Another great example of a fantastic dedicated transformation. What are your plans to bulk up?


----------



## jrock00123 (Nov 12, 2013)

Really like the change from the second to third photo.  Awesome job!


----------



## edua (Nov 18, 2013)

jrock00123 said:


> Really like the change from the second to third photo.  Awesome job!




Thanks guys!
I'm currently bulking up (its been 4 Months I have put on about  6 to 7 Lbs) Just eating  a bit more and training hard! i plan to bulck up for about 2 to 3 more months and the cut back a bit and get ripped for summer! 
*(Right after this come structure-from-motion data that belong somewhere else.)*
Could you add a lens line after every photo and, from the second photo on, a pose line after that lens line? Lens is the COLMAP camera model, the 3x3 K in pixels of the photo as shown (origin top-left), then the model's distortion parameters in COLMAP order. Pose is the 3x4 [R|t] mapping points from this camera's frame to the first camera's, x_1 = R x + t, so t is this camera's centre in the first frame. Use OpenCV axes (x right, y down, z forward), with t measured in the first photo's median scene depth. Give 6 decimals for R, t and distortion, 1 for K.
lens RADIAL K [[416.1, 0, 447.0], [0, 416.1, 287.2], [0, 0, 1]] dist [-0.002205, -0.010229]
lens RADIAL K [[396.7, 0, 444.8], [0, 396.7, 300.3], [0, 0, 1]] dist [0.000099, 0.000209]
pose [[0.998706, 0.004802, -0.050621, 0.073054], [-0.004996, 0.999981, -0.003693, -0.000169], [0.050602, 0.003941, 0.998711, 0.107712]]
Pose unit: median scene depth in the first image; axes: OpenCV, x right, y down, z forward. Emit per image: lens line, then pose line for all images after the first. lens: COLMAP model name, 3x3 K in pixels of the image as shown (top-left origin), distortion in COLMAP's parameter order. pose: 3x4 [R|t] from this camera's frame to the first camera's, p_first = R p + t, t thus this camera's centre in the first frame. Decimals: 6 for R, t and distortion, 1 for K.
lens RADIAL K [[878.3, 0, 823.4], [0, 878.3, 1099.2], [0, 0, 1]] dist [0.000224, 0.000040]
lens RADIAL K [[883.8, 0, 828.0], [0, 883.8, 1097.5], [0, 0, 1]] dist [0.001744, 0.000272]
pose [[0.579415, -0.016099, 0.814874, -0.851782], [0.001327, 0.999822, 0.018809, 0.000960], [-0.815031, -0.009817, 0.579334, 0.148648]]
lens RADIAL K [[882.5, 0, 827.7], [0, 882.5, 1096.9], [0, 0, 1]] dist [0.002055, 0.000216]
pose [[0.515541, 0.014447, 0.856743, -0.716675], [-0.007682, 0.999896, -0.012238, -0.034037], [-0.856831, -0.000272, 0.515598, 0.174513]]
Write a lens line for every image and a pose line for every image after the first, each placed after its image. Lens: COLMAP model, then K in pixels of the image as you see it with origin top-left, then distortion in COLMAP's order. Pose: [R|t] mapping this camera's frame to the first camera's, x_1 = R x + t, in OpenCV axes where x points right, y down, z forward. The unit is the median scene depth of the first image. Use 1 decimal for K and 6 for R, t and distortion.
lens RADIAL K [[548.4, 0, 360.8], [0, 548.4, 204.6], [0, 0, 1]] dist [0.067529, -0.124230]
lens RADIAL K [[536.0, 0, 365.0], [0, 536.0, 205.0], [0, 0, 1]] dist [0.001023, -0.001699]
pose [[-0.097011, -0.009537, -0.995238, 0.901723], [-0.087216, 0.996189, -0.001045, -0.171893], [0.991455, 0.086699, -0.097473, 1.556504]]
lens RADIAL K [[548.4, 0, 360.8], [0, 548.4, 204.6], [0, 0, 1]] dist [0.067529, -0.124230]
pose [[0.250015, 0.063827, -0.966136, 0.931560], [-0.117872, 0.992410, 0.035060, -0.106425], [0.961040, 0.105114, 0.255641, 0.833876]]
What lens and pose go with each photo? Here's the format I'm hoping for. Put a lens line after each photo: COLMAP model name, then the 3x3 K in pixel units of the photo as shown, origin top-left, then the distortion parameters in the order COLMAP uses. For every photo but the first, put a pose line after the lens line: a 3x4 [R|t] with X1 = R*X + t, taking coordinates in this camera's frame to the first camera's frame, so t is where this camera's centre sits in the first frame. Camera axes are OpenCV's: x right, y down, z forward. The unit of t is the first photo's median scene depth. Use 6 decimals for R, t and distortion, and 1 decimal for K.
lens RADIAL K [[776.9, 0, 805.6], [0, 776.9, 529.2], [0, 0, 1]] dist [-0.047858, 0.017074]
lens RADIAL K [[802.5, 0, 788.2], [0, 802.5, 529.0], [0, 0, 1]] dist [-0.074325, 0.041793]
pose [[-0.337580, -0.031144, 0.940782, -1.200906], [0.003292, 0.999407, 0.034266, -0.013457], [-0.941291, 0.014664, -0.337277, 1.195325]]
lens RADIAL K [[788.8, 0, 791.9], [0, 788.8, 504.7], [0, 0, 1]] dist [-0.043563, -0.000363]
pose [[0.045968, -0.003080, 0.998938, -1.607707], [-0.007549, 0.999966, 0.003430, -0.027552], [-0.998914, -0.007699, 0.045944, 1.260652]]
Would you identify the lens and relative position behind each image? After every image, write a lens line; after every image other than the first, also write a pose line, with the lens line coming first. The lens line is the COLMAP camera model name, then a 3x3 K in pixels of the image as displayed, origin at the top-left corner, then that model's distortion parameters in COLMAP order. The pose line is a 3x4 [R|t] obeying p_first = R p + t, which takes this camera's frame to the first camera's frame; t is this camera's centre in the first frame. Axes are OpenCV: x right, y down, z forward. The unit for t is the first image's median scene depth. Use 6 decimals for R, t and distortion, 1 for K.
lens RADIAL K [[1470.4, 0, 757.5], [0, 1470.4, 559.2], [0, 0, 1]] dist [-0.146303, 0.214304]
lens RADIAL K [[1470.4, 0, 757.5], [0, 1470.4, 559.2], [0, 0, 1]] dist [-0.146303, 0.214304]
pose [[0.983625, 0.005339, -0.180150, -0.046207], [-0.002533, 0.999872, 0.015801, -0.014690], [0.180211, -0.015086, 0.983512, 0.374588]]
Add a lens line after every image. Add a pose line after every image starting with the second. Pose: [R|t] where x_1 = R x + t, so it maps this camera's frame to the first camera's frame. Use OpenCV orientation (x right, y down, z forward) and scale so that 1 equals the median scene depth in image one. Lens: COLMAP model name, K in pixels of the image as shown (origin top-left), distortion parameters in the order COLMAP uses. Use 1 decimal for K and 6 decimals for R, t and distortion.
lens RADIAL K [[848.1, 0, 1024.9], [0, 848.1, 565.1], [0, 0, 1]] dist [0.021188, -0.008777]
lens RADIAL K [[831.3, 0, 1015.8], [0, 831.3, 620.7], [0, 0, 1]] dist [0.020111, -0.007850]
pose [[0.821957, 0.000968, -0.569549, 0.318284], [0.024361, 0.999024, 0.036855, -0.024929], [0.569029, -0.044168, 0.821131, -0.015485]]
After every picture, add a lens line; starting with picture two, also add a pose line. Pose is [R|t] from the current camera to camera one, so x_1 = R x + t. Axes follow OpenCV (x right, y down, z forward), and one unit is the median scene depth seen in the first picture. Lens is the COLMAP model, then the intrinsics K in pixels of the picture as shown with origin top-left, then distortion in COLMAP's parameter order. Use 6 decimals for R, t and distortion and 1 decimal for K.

Ill post pictures later ! 
Cheers!


----------



## OfficerFarva (Nov 18, 2013)

Are you natty or cycle?  Either way, good job.


----------



## edua (Nov 21, 2013)

Natural.I believe i still have a long way to go before i decide to jump on any cycle.


----------



## MJR Research (Nov 22, 2013)

Looking great keep at it


----------



## Gibbz (Nov 22, 2013)

Well done man


----------



## Bama78 (Nov 23, 2013)

Great job man!


----------



## kg5000 (Dec 27, 2013)

Awesome work brotha !!


----------



## glutezbrah (Mar 20, 2014)

Damn good progress brah!


----------



## FitnessSage (Mar 21, 2014)

This is some great progress, we're all proud of you  Must have been difficult but hard work pays off


----------



## Dannie (Apr 29, 2014)

Good progress, I bet chicks dig the 'Brad Pitt in Fight Club' look.


----------



## tools2020 (Jul 10, 2014)

Great progress man, keep going!


----------